** Task input follows **
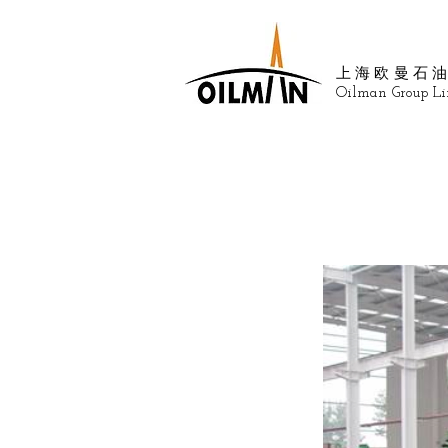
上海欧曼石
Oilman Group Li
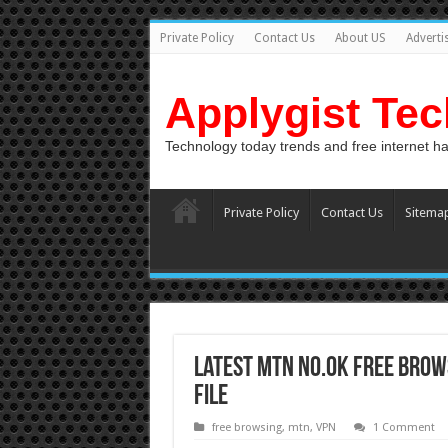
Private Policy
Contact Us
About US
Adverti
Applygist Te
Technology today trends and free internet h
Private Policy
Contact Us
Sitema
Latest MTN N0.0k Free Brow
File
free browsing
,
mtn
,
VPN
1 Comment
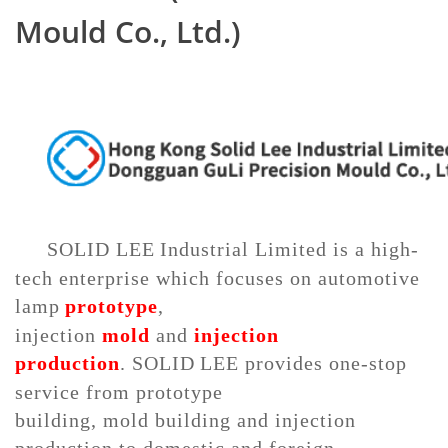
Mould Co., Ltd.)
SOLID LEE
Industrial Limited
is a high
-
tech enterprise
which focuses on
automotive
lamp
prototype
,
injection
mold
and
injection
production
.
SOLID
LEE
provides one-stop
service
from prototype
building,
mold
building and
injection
** End of Task input **
** Task input follows **
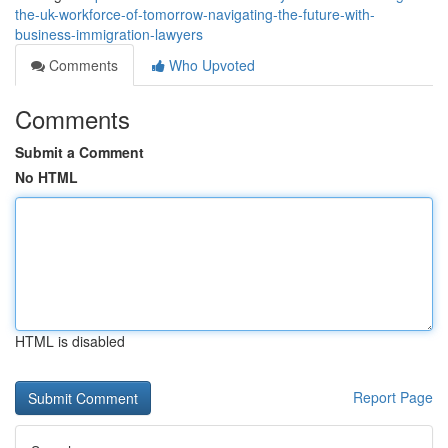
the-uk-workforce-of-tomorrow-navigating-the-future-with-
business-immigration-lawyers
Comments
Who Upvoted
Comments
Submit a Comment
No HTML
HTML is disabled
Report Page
** End of Task input **
** Task input follows **
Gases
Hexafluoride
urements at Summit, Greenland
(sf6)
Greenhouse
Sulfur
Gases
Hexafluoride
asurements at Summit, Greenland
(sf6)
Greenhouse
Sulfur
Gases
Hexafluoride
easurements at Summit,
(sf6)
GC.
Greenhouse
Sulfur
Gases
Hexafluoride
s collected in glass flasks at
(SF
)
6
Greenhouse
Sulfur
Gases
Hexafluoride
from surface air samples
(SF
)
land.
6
** End of Task input **
Go through the lines above. Select every one that has the string "Summit".

urements at Summit, Greenland
asurements at Summit, Greenland
easurements at Summit,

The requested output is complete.